| Problem to work on |
The lines to copy are those holding the string "healthy" in the entries below.

■ ■ ■

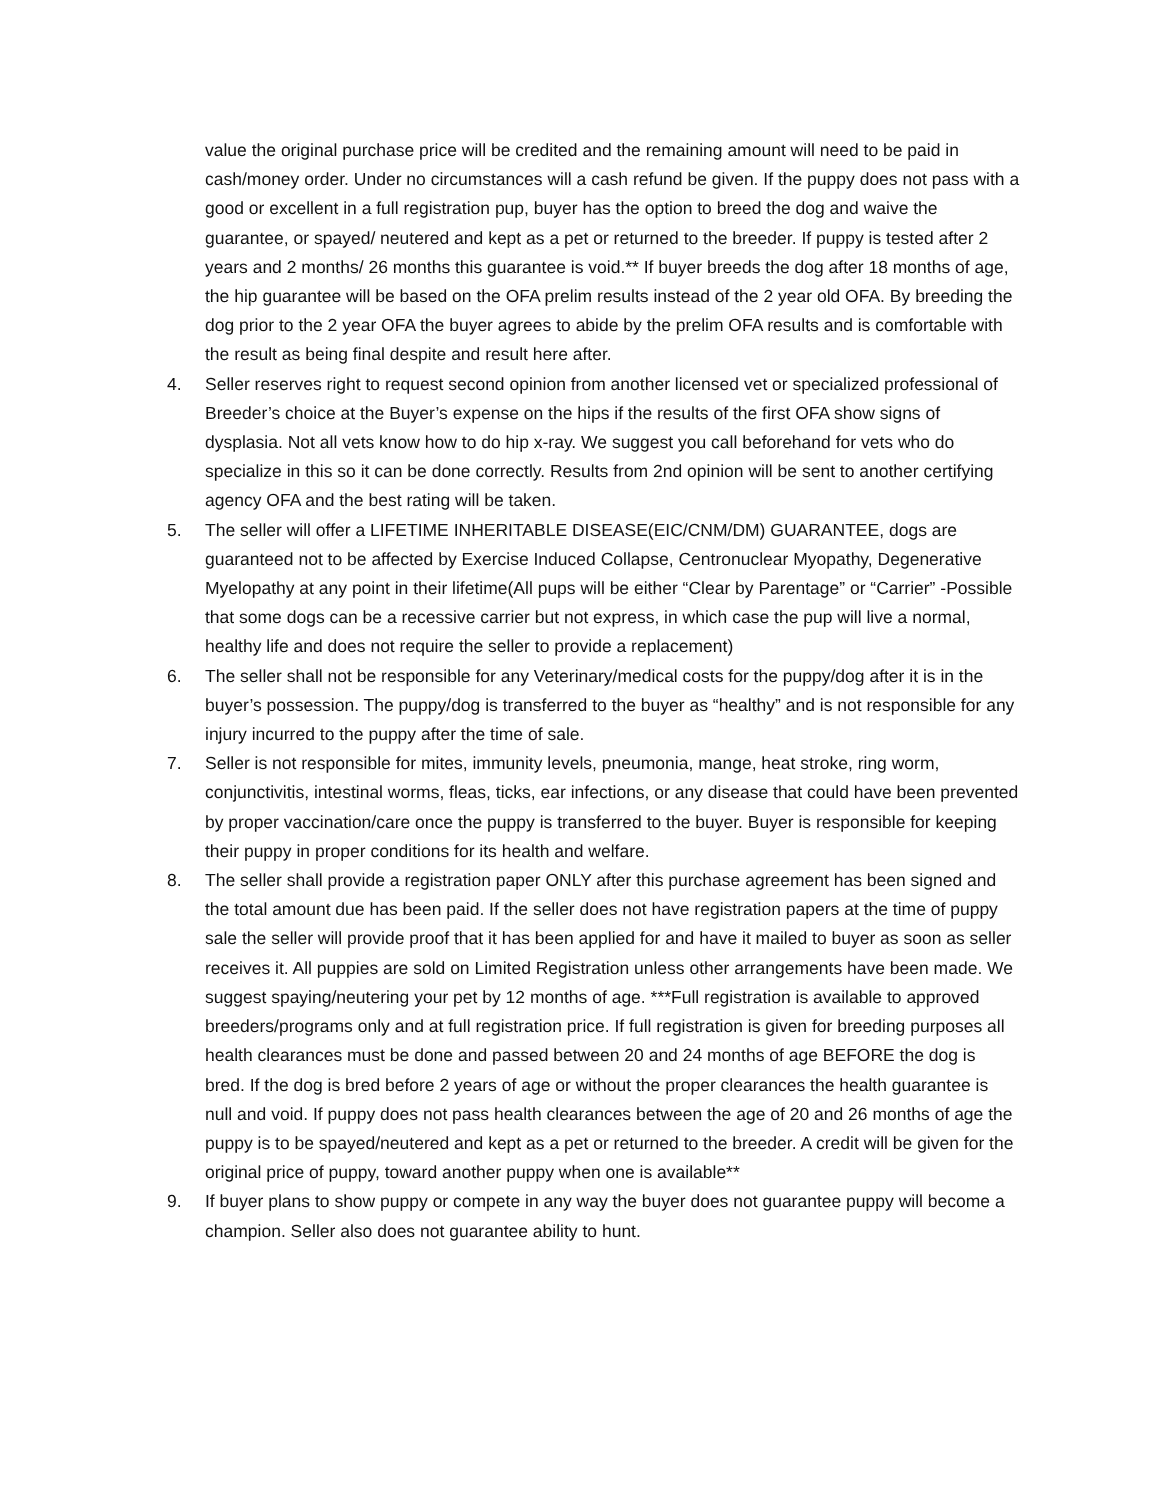value the original purchase price will be credited and the remaining amount will need to be paid in cash/money order. Under no circumstances will a cash refund be given. If the puppy does not pass with a good or excellent in a full registration pup, buyer has the option to breed the dog and waive the guarantee, or spayed/ neutered and kept as a pet or returned to the breeder. If puppy is tested after 2 years and 2 months/ 26 months this guarantee is void.** If buyer breeds the dog after 18 months of age, the hip guarantee will be based on the OFA prelim results instead of the 2 year old OFA. By breeding the dog prior to the 2 year OFA the buyer agrees to abide by the prelim OFA results and is comfortable with the result as being final despite and result here after.
4. Seller reserves right to request second opinion from another licensed vet or specialized professional of Breeder’s choice at the Buyer’s expense on the hips if the results of the first OFA show signs of dysplasia. Not all vets know how to do hip x-ray. We suggest you call beforehand for vets who do specialize in this so it can be done correctly. Results from 2nd opinion will be sent to another certifying agency OFA and the best rating will be taken.
5. The seller will offer a LIFETIME INHERITABLE DISEASE(EIC/CNM/DM) GUARANTEE, dogs are guaranteed not to be affected by Exercise Induced Collapse, Centronuclear Myopathy, Degenerative Myelopathy at any point in their lifetime(All pups will be either “Clear by Parentage” or “Carrier” -Possible that some dogs can be a recessive carrier but not express, in which case the pup will live a normal, healthy life and does not require the seller to provide a replacement)
6. The seller shall not be responsible for any Veterinary/medical costs for the puppy/dog after it is in the buyer’s possession. The puppy/dog is transferred to the buyer as “healthy” and is not responsible for any injury incurred to the puppy after the time of sale.
7. Seller is not responsible for mites, immunity levels, pneumonia, mange, heat stroke, ring worm, conjunctivitis, intestinal worms, fleas, ticks, ear infections, or any disease that could have been prevented by proper vaccination/care once the puppy is transferred to the buyer. Buyer is responsible for keeping their puppy in proper conditions for its health and welfare.
8. The seller shall provide a registration paper ONLY after this purchase agreement has been signed and the total amount due has been paid. If the seller does not have registration papers at the time of puppy sale the seller will provide proof that it has been applied for and have it mailed to buyer as soon as seller receives it. All puppies are sold on Limited Registration unless other arrangements have been made. We suggest spaying/neutering your pet by 12 months of age. ***Full registration is available to approved breeders/programs only and at full registration price. If full registration is given for breeding purposes all health clearances must be done and passed between 20 and 24 months of age BEFORE the dog is bred. If the dog is bred before 2 years of age or without the proper clearances the health guarantee is null and void. If puppy does not pass health clearances between the age of 20 and 26 months of age the puppy is to be spayed/neutered and kept as a pet or returned to the breeder. A credit will be given for the original price of puppy, toward another puppy when one is available**
9. If buyer plans to show puppy or compete in any way the buyer does not guarantee puppy will become a champion. Seller also does not guarantee ability to hunt.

■ ■ ■

| Answer section |
5. The seller will offer a LIFETIME INHERITABLE DISEASE(EIC/CNM/DM) GUARANTEE, dogs are guaranteed not to be affected by Exercise Induced Collapse, Centronuclear Myopathy, Degenerative Myelopathy at any point in their lifetime(All pups will be either “Clear by Parentage” or “Carrier” -Possible that some dogs can be a recessive carrier but not express, in which case the pup will live a normal, healthy life and does not require the seller to provide a replacement)
6. The seller shall not be responsible for any Veterinary/medical costs for the puppy/dog after it is in the buyer’s possession. The puppy/dog is transferred to the buyer as “healthy” and is not responsible for any injury incurred to the puppy after the time of sale.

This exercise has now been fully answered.